Season after season, a big area of focus for us when it comes to designing CrossFit apparel is making sure that our prints and graphics resonate with the community. Yes, we want everyone who wears our apparel to look and feel great in it, but when designing pieces specifically for the Reebok CrossFit Collection, we also strive to incorporate elements that only individuals who do CrossFit will understand.

It’s a fun way of showing our connection to the sport and its athletes. This Mix It Up print unites quite a few of those elements into one design.

Within the print, you’ll notice a pig, representing the paleo lifestyle so characteristic of CrossFit athletes and specifically harping upon their love for bacon. There’s also a bear – inspired by the California state flag since Southern California is where CrossFit got its start – and an eagle – further expanding upon this “Americana” heritage.

Furthermore, there’s a black and white hand-drawn tattoo art section, because whenever you walk into a Box, it seems like everyone there has some sort of ink on them. And finally, the rip stop – the textured section of the print – is characteristic of a military fabric known for high-abrasion resistance, tying into the physical and emotional strength that one develops through CrossFit.

Image from Reebok
Image from Reebok

Same same but different in “Mix It Up”

Put on a pair of Mix It Up print leggings. Have your friend do the same. Compare the leggings once you have them on, and you’ll notice they’re different.

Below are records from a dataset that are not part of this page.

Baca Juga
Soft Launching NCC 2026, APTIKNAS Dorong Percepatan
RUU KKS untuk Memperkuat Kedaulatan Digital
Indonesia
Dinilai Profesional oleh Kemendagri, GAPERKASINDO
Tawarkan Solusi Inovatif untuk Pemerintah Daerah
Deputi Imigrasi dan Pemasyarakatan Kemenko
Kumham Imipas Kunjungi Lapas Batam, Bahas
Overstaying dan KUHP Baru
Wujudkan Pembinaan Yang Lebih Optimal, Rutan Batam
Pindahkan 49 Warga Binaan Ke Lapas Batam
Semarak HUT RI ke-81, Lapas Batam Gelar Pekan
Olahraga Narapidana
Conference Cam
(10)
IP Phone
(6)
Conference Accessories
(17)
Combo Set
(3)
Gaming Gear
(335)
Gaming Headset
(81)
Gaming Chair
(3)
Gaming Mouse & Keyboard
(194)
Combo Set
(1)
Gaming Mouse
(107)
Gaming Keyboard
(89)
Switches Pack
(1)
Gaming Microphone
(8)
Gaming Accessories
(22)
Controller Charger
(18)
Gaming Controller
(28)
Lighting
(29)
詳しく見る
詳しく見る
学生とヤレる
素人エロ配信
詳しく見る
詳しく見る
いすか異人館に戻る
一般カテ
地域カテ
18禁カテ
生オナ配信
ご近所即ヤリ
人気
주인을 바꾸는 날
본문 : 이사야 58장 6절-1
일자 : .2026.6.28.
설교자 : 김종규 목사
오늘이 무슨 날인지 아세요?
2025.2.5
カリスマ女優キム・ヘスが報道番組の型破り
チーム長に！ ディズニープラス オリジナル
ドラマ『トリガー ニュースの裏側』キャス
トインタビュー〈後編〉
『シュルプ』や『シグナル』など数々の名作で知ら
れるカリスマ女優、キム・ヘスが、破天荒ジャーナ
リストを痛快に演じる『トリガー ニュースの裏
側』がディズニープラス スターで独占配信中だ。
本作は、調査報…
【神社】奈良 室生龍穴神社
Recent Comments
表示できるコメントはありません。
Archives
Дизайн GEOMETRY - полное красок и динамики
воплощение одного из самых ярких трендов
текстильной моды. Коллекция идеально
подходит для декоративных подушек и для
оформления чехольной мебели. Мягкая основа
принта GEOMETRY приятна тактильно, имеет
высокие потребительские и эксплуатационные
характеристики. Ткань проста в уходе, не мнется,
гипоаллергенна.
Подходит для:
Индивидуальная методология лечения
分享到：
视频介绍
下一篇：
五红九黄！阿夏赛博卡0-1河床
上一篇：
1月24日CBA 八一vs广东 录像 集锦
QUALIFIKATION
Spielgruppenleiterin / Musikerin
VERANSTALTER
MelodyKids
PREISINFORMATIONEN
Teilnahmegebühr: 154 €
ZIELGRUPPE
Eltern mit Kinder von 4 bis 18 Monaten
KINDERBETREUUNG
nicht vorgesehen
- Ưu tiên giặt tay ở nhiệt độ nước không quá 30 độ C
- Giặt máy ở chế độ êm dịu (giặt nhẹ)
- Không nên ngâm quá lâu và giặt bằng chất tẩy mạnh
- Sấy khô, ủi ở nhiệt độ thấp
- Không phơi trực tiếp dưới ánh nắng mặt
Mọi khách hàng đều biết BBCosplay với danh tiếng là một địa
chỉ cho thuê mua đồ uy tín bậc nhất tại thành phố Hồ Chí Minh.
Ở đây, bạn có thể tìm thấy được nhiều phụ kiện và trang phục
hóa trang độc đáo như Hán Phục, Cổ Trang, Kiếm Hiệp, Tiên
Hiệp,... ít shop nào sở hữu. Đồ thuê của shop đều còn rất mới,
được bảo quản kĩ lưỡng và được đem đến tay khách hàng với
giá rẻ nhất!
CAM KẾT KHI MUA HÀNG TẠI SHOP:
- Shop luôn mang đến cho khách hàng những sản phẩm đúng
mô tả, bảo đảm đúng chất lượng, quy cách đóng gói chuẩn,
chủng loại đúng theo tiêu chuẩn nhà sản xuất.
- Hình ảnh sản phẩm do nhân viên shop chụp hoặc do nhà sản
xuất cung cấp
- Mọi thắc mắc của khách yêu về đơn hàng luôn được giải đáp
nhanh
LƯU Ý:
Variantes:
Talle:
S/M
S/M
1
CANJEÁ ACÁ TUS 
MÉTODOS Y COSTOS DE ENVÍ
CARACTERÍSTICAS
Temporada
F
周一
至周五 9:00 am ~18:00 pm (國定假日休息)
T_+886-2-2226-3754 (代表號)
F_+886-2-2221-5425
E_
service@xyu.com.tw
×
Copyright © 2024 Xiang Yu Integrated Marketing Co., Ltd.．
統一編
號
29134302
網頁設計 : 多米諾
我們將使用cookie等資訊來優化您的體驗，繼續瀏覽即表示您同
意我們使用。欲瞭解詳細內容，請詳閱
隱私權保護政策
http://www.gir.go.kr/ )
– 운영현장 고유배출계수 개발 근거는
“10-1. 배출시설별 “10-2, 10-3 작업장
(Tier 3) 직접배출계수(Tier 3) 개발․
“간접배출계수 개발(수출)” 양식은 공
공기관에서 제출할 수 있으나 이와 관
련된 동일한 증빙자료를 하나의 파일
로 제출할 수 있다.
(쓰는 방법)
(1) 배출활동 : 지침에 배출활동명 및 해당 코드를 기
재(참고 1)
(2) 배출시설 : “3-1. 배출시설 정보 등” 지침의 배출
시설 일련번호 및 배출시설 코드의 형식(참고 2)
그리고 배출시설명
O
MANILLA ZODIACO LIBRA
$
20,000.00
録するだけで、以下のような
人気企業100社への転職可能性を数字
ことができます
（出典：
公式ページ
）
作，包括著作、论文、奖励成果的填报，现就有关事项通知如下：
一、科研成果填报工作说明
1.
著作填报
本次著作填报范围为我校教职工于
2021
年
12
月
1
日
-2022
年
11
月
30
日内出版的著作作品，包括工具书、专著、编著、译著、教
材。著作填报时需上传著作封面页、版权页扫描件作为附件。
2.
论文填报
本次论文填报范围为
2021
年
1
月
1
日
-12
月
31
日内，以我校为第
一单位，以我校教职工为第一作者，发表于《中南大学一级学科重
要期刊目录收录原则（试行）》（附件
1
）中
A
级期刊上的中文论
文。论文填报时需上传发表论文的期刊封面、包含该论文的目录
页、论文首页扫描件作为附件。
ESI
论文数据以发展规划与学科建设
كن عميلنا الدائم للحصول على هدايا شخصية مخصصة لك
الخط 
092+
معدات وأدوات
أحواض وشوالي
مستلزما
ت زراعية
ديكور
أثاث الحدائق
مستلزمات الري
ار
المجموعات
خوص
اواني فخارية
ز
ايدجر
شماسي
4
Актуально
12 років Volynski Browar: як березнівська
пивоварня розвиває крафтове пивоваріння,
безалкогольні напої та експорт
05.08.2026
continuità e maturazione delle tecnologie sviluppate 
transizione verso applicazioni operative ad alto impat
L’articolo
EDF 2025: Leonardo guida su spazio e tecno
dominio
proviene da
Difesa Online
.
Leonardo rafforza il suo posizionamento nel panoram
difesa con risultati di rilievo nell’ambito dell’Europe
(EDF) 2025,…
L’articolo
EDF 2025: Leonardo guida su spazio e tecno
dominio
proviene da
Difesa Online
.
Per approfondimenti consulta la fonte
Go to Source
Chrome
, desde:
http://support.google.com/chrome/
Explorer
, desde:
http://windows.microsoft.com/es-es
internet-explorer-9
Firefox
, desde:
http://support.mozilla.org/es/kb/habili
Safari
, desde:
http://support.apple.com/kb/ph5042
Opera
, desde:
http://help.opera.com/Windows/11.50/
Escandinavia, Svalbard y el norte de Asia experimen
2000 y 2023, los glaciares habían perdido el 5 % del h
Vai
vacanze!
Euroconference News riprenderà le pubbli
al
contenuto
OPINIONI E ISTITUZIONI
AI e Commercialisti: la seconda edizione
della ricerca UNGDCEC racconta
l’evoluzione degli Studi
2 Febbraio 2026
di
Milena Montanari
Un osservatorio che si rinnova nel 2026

While the bear may cover a big section on the right leg for you, maybe for her, it’s on the left leg. We designed each section of the print on its own square fabric before putting them together and applying a ripping technique. As you rip and tear the fabric, you get very natural looking tears and weird shapes that give the print more movement and combine the separate sections in less of a striped, block manner.

The result? Whenever that ripped print is cut, it’s different. And so, no two pairs of leggings or shorts in this print are the same, a means of mixing up the normal design process where you’re typically aiming for all articles of clothing to look identical. From there, the “Mix It Up” name just stuck.